Syrian Government Blamed for 3rd Chemical AttackTHE ASSOCIATED PRESS (EDITH M. LEDERER)
United Nations (AP) -- An international team has determined that the Syrian government carried out a third chemical attack in the conflict-wracked nation, according to a report released late Friday.
In August, the team from the United Nations and the chemical weapons watchdog blamed President Bashar Assad's government for using chlorine gas in two attacks and Islamic State fighters for using mustard gas in one attack.
The team said at that time that three other attacks indicated possible government involvement.
In a report sent to the U.N. Security Council late Friday and seen by The Associated Press, the team said there was "sufficient evidence" to conclude that Syrian forces were responsible for one of the attacks in Qmenas in Idlib governorate on March 16, 2015.
It said a device, dropped from a high altitude, "hit the ground and released the toxic substance that affected the population." Witnesses and hospital staff identified the smell and symptoms of chlorine gas.
The team concluded, however, that there wasn't enough evidence to determine responsibility for the two other attacks.
The experts said they couldn't confirm the use of barrel bombs in Kfar Zita in Hama governorate on April 18, 2014, because the remnants of the device allegedly used had been removed and couldn't be linked with certainty to the location.

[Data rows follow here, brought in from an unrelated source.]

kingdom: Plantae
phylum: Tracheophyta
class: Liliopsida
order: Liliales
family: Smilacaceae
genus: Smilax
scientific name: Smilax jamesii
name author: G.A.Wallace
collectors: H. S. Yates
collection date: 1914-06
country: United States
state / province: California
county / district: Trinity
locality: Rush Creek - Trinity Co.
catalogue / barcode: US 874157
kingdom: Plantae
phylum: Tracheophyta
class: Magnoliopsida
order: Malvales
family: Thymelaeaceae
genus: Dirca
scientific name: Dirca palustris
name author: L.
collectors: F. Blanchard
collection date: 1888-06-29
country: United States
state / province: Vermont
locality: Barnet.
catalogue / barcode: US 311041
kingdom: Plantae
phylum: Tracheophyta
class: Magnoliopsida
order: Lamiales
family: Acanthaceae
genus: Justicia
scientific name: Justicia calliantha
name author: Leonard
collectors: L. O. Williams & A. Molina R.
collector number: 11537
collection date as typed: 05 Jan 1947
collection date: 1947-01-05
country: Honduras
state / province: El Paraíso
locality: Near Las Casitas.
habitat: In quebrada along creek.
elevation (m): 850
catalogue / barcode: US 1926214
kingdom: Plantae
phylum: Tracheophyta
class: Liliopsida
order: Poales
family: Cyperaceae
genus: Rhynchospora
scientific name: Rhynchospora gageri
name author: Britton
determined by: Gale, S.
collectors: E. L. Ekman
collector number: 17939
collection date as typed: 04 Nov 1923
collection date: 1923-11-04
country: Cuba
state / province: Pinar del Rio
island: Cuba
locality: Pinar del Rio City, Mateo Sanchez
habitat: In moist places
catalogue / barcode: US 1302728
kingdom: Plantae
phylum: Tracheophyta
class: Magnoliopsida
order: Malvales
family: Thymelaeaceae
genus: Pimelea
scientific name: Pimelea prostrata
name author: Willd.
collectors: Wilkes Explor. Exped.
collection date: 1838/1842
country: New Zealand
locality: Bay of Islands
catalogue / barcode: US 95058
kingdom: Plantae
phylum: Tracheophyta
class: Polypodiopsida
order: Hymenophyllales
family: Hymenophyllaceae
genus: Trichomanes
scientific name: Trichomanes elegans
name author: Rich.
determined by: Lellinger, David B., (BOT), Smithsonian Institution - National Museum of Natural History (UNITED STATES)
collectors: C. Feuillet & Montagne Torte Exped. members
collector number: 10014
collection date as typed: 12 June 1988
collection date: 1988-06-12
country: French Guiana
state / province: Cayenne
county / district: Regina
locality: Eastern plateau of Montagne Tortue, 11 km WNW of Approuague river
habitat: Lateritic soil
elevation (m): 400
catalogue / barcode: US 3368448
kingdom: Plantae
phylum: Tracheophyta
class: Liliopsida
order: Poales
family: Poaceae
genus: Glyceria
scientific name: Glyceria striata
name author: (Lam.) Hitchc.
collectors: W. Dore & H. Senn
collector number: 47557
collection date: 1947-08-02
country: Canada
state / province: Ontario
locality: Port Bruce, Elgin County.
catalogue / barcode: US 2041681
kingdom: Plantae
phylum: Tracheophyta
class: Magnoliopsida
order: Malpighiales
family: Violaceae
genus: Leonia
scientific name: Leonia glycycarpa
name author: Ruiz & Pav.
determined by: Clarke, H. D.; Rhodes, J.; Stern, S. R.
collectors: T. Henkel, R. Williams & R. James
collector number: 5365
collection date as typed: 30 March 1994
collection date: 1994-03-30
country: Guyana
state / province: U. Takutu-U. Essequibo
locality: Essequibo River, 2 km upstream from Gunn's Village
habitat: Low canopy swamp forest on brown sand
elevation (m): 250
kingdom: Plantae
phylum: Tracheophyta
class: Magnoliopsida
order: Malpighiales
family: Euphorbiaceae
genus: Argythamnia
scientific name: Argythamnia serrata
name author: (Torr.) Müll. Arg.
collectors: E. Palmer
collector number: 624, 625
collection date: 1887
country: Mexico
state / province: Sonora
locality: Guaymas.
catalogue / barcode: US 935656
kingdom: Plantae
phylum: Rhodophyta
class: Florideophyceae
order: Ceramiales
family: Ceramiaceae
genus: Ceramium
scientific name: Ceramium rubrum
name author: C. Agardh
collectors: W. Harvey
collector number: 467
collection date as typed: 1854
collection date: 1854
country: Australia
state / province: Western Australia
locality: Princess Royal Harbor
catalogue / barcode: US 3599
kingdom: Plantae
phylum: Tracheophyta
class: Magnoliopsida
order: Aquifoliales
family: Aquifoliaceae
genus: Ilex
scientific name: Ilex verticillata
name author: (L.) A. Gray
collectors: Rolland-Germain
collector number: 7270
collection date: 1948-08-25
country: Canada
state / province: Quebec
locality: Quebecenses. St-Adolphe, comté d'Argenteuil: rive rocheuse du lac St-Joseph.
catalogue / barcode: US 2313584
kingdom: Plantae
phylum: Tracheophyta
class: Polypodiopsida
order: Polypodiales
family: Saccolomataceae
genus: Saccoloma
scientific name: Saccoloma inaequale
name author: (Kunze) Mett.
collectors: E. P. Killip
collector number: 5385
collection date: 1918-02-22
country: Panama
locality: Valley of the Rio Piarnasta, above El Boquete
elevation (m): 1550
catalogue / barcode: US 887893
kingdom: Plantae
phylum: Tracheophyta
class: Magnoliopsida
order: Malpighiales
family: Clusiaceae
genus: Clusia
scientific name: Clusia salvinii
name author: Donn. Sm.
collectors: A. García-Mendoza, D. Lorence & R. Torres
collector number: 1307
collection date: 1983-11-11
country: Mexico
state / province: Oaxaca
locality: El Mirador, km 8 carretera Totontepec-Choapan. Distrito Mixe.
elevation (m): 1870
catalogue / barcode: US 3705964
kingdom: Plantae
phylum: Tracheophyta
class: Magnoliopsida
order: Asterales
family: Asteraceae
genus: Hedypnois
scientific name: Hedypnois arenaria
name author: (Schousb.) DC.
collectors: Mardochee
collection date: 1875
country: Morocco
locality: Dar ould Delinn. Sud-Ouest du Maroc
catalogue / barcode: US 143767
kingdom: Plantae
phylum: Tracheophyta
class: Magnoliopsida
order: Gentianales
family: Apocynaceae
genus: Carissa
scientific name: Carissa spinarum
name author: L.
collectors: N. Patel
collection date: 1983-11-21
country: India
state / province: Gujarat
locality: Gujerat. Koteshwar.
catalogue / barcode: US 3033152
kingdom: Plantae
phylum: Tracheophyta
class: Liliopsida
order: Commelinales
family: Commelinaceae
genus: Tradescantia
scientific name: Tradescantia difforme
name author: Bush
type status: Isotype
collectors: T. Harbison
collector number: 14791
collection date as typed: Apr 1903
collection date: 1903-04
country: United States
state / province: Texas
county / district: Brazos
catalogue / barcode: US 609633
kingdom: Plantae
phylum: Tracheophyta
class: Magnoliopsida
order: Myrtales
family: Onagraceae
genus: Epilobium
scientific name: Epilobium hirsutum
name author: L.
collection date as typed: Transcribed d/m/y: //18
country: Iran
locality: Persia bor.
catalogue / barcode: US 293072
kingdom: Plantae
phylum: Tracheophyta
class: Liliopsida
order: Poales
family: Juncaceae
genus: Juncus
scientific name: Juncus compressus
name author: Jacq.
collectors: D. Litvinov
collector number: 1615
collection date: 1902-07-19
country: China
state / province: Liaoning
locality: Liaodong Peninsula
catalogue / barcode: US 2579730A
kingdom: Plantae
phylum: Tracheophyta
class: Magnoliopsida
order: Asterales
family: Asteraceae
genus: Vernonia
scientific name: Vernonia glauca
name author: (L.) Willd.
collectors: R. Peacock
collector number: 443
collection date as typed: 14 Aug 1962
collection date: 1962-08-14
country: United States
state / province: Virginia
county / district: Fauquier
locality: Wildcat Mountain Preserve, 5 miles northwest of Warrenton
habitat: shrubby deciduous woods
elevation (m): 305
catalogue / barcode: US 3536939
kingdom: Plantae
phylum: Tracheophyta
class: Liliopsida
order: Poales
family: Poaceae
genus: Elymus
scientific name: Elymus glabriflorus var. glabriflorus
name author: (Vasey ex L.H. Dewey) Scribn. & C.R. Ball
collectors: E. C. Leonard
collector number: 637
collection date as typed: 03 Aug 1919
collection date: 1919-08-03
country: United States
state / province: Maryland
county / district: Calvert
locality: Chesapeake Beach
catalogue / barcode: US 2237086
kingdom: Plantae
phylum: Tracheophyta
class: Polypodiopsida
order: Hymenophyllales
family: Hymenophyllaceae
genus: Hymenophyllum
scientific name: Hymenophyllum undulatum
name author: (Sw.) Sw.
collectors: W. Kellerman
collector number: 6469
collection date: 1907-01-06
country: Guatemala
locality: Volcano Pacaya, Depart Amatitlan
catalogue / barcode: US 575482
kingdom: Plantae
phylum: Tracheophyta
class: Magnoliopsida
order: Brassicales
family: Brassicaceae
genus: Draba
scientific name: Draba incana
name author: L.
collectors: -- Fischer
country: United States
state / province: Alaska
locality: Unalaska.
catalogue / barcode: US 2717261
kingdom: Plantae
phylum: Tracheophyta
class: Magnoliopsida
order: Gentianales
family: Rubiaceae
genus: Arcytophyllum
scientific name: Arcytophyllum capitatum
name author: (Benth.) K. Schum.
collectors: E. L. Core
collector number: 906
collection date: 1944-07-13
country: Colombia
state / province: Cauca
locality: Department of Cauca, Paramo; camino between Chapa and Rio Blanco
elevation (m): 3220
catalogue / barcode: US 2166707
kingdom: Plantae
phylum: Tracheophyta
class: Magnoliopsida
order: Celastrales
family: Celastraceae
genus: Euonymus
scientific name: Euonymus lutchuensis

They said additional witnesses corroborated that a canister with traces of chlorine was found in Binnish in Idlib governorate on March 24, 2015. But they said the exact time and location couldn't be established and the canister couldn't be linked to any of the incident locations.
The United States, Britain and France want the U.N. Security Council to impose sanctions on the Assad regime for using chemical weapons. But Russia, Syria's closest ally, said the evidence presented in the August report was not conclusive, and Russia's U.N. Ambassador Vitaly Churkin indicated that Moscow will oppose any sanctions.
The Security Council is expected to discuss the report on Thursday.
A year ago, the council established the Organization for the Prohibition of Chemical Weapons-United Nations Joint Investigative Mechanism, known as the JIM, to identify those responsible for chemical attacks in Syria.
The JIM investigated nine cases in seven towns where an OPCW fact-finding mission found that chemical weapons had likely been used.
According to the August report, the JIM found the Syrian government responsible for two chlorine attacks in Idlib governorate — one in Talmenes on April 21, 2014, and one in Sarmin on March 16, 2015.
It also said the Islamic State group was "the only entity with the ability, capability, motive and the means to use sulfur mustard" gas in Marea in Aleppo governorate near the Turkish border on Aug. 21, 2015. At the time, Islamic State fighters were attacking rebels.